Sleeping Actors without blocking in Scala

I had a bit of a hack in place, such that an Actor would sit in a loop, periodically launching messages to other Actors. This Controller Actor was no more than a few lines long, but it was also intended to handle incoming messages from other locations. The hack was simply that to manage the delay, I’d call Thread.sleep(1000), and accept that messages would simply queue up in the mailbox while the actor was blocked.

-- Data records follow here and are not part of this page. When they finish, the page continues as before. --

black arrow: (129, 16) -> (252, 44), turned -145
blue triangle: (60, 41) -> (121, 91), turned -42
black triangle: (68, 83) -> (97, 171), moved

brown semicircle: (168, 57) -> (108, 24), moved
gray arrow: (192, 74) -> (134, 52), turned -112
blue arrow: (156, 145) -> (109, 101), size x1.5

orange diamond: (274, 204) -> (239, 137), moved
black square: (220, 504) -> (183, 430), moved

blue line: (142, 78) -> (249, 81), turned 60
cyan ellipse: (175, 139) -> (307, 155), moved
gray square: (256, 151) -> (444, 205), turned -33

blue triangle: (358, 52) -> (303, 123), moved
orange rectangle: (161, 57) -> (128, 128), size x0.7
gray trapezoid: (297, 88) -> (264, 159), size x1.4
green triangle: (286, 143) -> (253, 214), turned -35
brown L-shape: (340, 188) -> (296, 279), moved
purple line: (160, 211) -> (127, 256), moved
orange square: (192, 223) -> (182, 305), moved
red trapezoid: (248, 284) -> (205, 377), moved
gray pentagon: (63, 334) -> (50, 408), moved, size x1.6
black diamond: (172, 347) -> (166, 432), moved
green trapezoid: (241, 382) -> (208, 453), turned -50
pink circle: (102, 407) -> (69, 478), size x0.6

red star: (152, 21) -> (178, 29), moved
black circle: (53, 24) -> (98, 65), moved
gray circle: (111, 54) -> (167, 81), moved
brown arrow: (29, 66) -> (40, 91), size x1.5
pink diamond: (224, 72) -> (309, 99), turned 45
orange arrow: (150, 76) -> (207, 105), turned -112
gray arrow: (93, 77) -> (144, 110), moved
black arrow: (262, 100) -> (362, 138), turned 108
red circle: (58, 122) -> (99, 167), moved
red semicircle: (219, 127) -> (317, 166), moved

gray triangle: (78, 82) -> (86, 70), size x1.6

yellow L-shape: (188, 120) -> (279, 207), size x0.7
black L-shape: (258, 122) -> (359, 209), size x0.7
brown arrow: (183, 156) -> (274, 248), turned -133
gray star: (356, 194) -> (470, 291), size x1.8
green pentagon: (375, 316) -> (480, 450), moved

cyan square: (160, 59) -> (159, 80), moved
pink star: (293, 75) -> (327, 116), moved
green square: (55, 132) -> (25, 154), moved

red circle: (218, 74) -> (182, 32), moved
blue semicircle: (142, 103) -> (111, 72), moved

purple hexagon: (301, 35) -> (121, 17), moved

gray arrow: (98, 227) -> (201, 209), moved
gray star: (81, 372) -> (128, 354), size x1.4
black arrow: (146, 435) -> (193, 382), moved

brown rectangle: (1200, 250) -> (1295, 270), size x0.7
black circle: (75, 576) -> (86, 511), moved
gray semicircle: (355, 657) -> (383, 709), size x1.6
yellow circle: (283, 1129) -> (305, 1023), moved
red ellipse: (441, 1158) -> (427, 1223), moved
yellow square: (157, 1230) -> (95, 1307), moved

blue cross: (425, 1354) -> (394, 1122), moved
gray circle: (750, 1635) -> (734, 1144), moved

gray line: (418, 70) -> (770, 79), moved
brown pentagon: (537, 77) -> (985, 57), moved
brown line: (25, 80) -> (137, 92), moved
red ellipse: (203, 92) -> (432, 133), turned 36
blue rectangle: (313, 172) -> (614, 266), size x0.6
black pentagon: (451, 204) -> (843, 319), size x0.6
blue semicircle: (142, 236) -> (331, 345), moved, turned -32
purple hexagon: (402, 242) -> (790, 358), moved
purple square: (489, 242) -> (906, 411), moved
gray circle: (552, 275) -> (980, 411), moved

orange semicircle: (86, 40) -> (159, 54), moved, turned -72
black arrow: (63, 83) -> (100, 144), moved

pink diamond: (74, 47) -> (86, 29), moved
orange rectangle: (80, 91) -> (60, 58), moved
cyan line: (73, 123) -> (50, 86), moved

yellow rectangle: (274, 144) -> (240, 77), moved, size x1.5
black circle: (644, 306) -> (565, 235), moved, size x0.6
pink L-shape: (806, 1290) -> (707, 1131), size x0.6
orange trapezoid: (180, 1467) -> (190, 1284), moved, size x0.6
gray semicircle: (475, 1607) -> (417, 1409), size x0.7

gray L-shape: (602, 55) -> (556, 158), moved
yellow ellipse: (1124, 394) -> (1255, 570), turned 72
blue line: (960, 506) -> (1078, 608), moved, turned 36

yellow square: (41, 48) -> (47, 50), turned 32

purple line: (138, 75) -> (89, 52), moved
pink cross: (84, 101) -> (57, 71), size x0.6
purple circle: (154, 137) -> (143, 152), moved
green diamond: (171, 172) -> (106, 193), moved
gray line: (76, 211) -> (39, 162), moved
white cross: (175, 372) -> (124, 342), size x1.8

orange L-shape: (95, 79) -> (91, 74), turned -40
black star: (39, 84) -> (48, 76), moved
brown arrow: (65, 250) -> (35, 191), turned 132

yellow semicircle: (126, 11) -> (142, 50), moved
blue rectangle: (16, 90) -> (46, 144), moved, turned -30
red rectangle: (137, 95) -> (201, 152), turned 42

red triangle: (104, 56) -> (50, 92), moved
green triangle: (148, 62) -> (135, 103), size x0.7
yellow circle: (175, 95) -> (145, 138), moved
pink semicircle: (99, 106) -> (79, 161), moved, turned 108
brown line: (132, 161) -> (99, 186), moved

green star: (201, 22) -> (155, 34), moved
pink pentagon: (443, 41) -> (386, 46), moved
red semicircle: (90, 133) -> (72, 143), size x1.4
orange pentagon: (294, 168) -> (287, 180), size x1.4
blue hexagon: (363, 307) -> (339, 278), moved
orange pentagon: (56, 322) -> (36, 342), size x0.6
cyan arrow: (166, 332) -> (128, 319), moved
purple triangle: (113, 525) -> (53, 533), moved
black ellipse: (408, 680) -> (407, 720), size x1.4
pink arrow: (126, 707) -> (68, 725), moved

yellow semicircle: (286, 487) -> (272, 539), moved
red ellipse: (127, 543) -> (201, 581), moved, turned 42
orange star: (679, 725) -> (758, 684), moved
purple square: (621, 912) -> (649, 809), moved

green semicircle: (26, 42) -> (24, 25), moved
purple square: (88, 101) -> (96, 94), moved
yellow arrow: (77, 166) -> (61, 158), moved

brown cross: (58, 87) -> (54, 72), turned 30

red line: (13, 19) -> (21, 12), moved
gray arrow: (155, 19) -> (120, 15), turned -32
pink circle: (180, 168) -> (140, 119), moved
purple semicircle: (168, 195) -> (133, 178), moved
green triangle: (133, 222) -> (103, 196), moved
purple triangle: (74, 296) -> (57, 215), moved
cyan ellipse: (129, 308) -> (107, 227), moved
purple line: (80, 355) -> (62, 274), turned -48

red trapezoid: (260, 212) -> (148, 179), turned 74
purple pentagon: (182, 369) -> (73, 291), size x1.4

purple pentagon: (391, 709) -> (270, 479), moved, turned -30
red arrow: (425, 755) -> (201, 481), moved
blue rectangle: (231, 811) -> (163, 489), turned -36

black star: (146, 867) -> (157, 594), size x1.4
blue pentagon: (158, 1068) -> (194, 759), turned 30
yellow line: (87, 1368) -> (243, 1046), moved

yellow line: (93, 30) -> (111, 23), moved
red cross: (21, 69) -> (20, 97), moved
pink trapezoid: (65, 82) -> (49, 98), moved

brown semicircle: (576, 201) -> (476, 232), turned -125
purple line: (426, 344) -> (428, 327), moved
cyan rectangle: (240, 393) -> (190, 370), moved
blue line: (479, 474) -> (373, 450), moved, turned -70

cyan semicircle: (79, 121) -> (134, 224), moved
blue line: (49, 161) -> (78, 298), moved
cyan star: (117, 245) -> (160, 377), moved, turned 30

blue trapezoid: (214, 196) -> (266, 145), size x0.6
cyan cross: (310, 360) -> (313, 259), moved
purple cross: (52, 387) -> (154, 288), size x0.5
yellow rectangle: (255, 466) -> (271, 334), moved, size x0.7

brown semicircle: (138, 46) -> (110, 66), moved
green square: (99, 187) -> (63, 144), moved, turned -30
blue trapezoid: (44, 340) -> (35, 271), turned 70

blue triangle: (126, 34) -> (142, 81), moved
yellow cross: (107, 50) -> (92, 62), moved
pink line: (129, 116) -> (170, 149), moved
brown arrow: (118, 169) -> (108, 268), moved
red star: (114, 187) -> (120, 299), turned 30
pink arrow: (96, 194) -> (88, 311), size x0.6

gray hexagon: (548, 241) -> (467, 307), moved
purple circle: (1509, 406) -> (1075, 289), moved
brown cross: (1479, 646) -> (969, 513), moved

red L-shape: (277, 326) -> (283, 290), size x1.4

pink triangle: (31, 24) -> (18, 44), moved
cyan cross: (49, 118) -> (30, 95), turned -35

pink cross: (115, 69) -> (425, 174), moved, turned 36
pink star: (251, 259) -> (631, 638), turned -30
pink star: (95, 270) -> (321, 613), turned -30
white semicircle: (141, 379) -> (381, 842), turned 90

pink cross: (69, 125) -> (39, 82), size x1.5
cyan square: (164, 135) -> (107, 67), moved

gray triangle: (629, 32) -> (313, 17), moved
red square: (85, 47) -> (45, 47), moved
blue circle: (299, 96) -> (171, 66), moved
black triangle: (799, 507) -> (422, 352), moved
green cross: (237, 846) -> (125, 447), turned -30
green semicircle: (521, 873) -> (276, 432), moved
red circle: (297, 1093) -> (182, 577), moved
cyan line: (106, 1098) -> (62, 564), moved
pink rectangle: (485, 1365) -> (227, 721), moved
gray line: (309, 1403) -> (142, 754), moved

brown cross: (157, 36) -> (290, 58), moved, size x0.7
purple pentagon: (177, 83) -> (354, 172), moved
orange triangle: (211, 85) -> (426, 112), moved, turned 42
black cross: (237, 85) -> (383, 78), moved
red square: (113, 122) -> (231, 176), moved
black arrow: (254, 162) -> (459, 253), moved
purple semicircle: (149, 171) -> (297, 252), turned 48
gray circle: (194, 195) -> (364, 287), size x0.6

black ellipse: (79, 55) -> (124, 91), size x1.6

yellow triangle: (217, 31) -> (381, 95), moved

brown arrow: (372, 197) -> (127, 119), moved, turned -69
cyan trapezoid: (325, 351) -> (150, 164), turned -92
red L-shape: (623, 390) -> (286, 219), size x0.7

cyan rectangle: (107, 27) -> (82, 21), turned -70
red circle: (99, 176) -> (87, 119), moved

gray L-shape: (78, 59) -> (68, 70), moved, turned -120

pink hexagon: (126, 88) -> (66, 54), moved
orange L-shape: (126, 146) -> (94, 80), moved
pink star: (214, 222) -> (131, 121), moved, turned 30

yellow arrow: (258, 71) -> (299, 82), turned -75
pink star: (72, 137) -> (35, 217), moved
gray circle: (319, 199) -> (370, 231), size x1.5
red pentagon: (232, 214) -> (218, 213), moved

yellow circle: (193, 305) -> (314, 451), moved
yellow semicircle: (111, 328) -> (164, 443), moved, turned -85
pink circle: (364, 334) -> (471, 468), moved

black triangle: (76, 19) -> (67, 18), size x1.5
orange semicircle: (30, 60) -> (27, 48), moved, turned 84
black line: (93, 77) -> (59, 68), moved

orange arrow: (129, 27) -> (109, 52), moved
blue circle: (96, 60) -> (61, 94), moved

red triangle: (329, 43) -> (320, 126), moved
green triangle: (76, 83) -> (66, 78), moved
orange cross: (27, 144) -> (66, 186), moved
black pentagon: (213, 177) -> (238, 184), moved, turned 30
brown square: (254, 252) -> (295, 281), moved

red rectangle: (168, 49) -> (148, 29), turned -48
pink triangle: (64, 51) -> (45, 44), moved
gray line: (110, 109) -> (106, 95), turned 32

Here’s a slightly better way to do the sleeping, which doesn’t require the same blocking:

import scala.actors.Actor
import scala.actors.TIMEOUT
import scala.actors.Actor._

case object Spin
case class Log(message: String)

object SleeperTest {
  def main(args: Array[String]) : Unit = {
    val a= new SleeperTestActor.start()
    // Send kickstart message
    a ! Spin

class SleeperTestActor extends Actor {
	def act() {
		loop {
			receive {
				case Log(message) =>
				case Spin =>
					this ! Log("Received spin...")
					new Sleeper(500, this).start()
					this ! Log("Gone to sleep.")

class Sleeper(time: Long, origin:Actor) extends Actor {
	def act() {
		reactWithin(time) {
			case TIMEOUT =>
 				origin ! Spin

Key to note in the output from this code is that the “Gone to sleep” message is logged directly after going to “sleep” . So, this doesn’t really sleep; it schedules an event to happen in the future, which is often much more useful.